**JOB ITEM:**
Could you copy out all of the records below exactly, leaving out every picture?

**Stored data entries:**
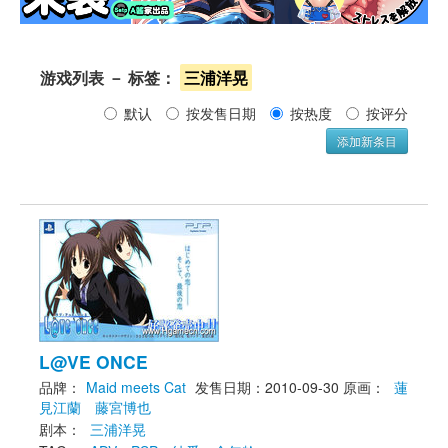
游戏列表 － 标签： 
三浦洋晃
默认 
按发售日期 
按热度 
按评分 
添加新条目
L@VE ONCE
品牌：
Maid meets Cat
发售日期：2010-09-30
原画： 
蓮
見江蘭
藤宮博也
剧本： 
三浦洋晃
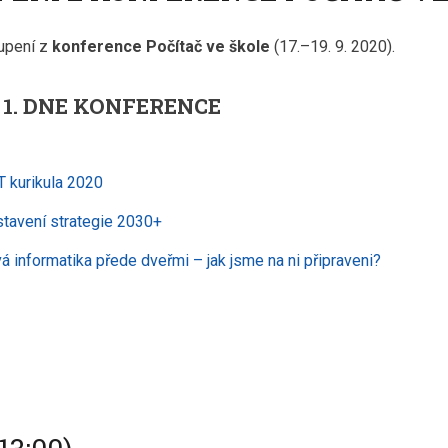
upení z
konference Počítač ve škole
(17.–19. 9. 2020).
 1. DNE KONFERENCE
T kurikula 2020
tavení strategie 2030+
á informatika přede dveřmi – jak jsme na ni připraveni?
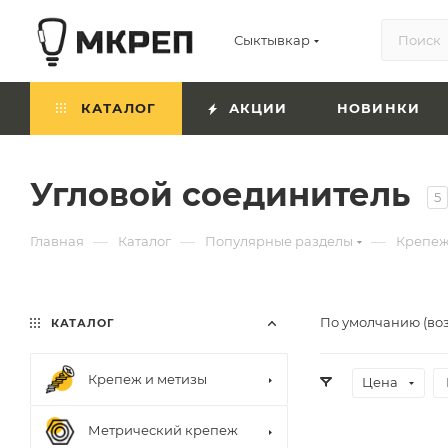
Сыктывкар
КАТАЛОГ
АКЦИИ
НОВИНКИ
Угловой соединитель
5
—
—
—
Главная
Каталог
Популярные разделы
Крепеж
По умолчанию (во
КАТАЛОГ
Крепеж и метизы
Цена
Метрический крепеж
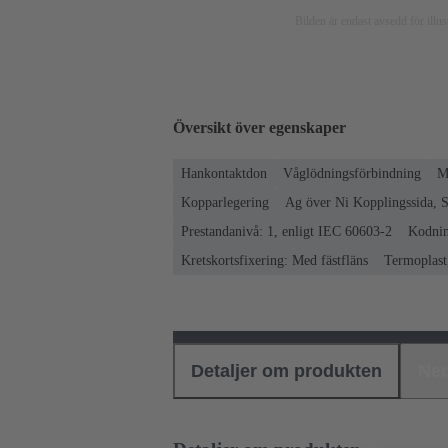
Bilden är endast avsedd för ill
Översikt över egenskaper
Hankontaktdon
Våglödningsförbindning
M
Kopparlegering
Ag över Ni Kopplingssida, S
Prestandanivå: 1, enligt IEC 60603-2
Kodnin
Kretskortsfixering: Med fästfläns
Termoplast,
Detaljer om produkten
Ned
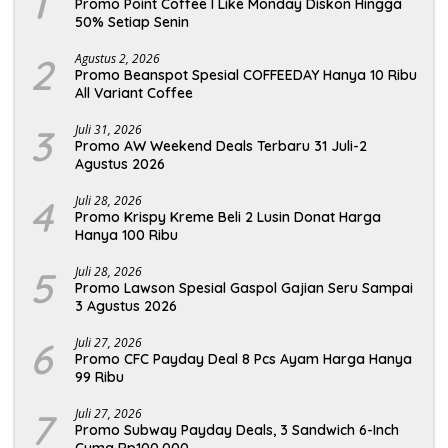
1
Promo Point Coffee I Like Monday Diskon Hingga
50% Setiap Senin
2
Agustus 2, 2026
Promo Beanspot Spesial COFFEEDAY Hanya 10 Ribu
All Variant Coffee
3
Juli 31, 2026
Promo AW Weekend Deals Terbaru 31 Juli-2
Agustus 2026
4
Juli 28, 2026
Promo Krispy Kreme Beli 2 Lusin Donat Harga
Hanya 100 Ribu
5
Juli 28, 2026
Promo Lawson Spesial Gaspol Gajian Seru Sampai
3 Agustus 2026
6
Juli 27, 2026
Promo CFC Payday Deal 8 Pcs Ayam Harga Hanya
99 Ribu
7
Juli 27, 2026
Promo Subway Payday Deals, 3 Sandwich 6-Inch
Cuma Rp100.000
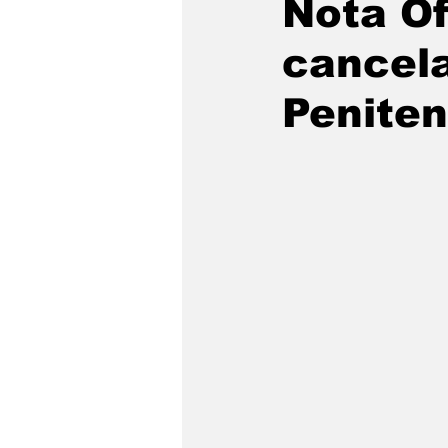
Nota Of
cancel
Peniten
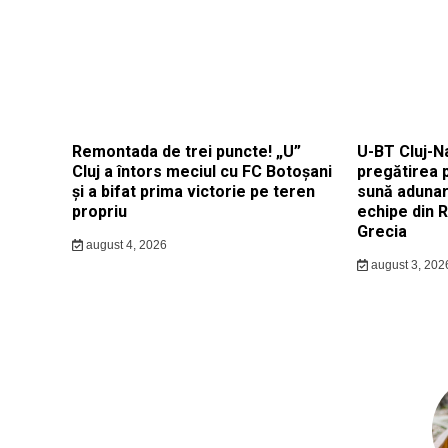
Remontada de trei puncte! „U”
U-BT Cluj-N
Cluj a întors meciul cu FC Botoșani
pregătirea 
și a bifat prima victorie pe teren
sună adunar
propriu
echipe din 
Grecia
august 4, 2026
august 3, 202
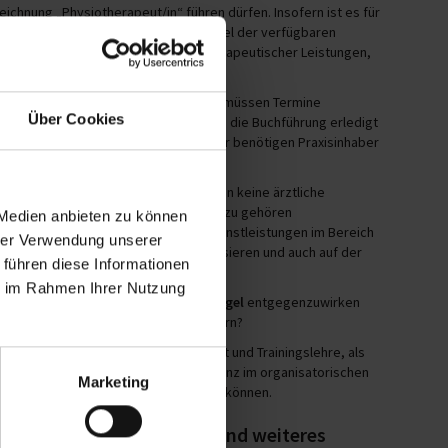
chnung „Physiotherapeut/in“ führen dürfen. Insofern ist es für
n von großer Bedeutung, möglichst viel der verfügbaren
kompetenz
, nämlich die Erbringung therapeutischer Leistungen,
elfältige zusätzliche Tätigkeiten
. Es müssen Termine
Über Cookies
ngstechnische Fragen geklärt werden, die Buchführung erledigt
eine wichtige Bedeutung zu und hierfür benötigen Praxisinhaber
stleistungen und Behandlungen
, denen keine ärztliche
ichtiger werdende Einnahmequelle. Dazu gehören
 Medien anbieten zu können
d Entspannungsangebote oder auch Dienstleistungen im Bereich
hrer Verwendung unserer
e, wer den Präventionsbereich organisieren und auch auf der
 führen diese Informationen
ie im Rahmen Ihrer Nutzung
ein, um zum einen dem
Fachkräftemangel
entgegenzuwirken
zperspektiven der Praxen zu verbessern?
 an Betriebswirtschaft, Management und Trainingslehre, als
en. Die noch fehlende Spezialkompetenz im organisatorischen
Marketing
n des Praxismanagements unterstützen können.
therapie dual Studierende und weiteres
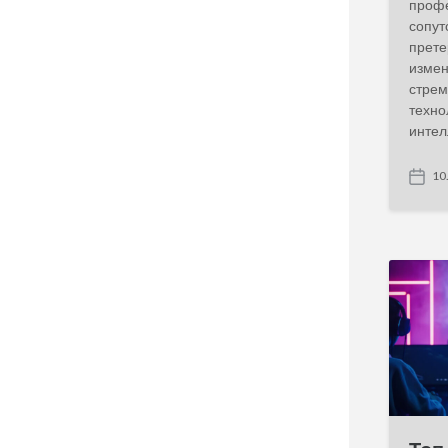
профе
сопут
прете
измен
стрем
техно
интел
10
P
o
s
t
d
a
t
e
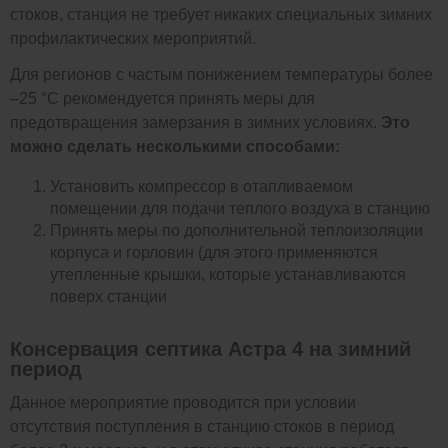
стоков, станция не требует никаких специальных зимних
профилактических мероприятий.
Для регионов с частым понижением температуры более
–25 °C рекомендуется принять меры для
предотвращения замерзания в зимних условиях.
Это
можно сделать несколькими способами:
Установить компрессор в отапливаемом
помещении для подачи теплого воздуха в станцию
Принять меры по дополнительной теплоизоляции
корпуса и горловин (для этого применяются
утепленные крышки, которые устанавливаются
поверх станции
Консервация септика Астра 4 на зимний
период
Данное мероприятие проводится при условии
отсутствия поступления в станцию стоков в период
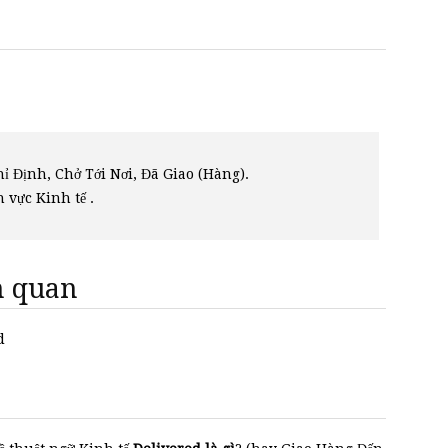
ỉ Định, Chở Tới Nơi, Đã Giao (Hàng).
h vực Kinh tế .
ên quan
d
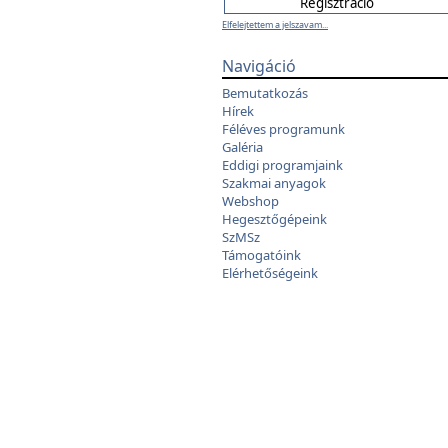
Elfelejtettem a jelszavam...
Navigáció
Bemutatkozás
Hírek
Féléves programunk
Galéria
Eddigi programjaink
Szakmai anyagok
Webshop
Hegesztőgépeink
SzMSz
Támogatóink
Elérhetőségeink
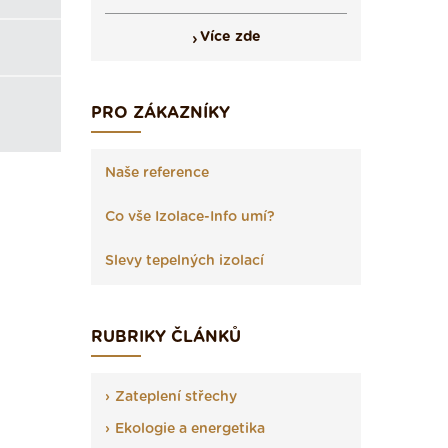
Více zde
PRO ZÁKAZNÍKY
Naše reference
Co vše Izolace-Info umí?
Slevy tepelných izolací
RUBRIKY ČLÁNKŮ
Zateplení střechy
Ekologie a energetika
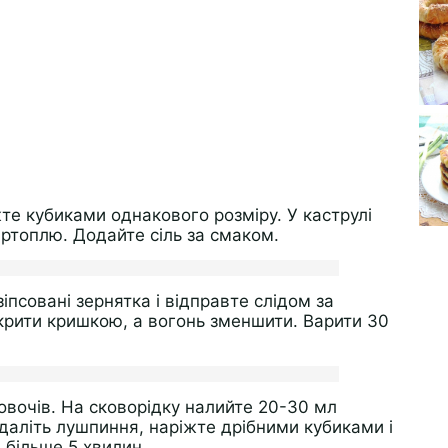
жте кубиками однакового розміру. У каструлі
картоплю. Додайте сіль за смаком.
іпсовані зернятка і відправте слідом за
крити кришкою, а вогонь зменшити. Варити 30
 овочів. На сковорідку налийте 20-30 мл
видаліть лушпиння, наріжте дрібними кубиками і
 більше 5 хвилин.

**ANSWER BELOW:**
游戏列表 － 标签： 
三浦洋晃
默认 
按发售日期 
按热度 
按评分 
添加新条目
L@VE ONCE
品牌：
Maid meets Cat
发售日期：2010-09-30
原画： 
蓮
見江蘭
藤宮博也
剧本： 
三浦洋晃
upení z
konference Počítač ve škole
(17.–19. 9. 2020).
 1. DNE KONFERENCE
T kurikula 2020
tavení strategie 2030+
á informatika přede dveřmi – jak jsme na ni připraveni?
Сыктывкар
КАТАЛОГ
АКЦИИ
НОВИНКИ
Угловой соединитель
5
—
—
—
Главная
Каталог
Популярные разделы
Крепеж
По умолчанию (во
КАТАЛОГ
Крепеж и метизы
Цена
Метрический крепеж
Bilden är endast avsedd för ill
Översikt över egenskaper
Hankontaktdon
Våglödningsförbindning
M
Kopparlegering
Ag över Ni Kopplingssida, S
Prestandanivå: 1, enligt IEC 60603-2
Kodnin
Kretskortsfixering: Med fästfläns
Termoplast,
Detaljer om produkten
Ned
1
Promo Point Coffee I Like Monday Diskon Hingga
50% Setiap Senin
2
Agustus 2, 2026
Promo Beanspot Spesial COFFEEDAY Hanya 10 Ribu
All Variant Coffee
3
Juli 31, 2026
Promo AW Weekend Deals Terbaru 31 Juli-2
Agustus 2026
4
Juli 28, 2026
Promo Krispy Kreme Beli 2 Lusin Donat Harga
Hanya 100 Ribu
5
Juli 28, 2026
Promo Lawson Spesial Gaspol Gajian Seru Sampai
3 Agustus 2026
6
Juli 27, 2026
Promo CFC Payday Deal 8 Pcs Ayam Harga Hanya
99 Ribu
7
Juli 27, 2026
Promo Subway Payday Deals, 3 Sandwich 6-Inch
Cuma Rp100.000
Nota Of
cancel
Peniten
Remontada de trei puncte! „U”
U-BT Cluj-N
Cluj a întors meciul cu FC Botoșani
pregătirea 
și a bifat prima victorie pe teren
sună adunar
propriu
echipe din 
Grecia
august 4, 2026
august 3, 202
chnung „Physiotherapeut/in“ führen dürfen. Insofern ist es für
n von großer Bedeutung, möglichst viel der verfügbaren
kompetenz
, nämlich die Erbringung therapeutischer Leistungen,
elfältige zusätzliche Tätigkeiten
. Es müssen Termine
Über Cookies
ngstechnische Fragen geklärt werden, die Buchführung erledigt
eine wichtige Bedeutung zu und hierfür benötigen Praxisinhaber
stleistungen und Behandlungen
, denen keine ärztliche
ichtiger werdende Einnahmequelle. Dazu gehören
 Medien anbieten zu können
d Entspannungsangebote oder auch Dienstleistungen im Bereich
hrer Verwendung unserer
e, wer den Präventionsbereich organisieren und auch auf der
 führen diese Informationen
ie im Rahmen Ihrer Nutzung
ein, um zum einen dem
Fachkräftemangel
entgegenzuwirken
zperspektiven der Praxen zu verbessern?
 an Betriebswirtschaft, Management und Trainingslehre, als
en. Die noch fehlende Spezialkompetenz im organisatorischen
Marketing
n des Praxismanagements unterstützen können.
therapie dual Studierende und weiteres
профе
сопут
прете
измен
стрем
техно
интел
10
P
o
s
t
d
a
t
e
стоков, станция не требует никаких специальных зимних
профилактических мероприятий.
Для регионов с частым понижением температуры более
–25 °C рекомендуется принять меры для
предотвращения замерзания в зимних условиях.
Это
можно сделать несколькими способами:
Установить компрессор в отапливаемом
помещении для подачи теплого воздуха в станцию
Принять меры по дополнительной теплоизоляции
корпуса и горловин (для этого применяются
утепленные крышки, которые устанавливаются
поверх станции
Консервация септика Астра 4 на зимний
период
Данное мероприятие проводится при условии
отсутствия поступления в станцию стоков в период
ỉ Định, Chở Tới Nơi, Đã Giao (Hàng).
h vực Kinh tế .
ên quan
d
Elfelejtettem a jelszavam...
Navigáció
Bemutatkozás
Hírek
Féléves programunk
Galéria
Eddigi programjaink
Szakmai anyagok
Webshop
Hegesztőgépeink
SzMSz
Támogatóink
Elérhetőségeink
Více zde
PRO ZÁKAZNÍKY
Naše reference
Co vše Izolace-Info umí?
Slevy tepelných izolací
RUBRIKY ČLÁNKŮ
Zateplení střechy
Ekologie a energetika
жте кубиками однакового розміру. У каструлі
картоплю. Додайте сіль за смаком.
іпсовані зернятка і відправте слідом за
крити кришкою, а вогонь зменшити. Варити 30
 овочів. На сковорідку налийте 20-30 мл
видаліть лушпиння, наріжте дрібними кубиками і
 більше 5 хвилин.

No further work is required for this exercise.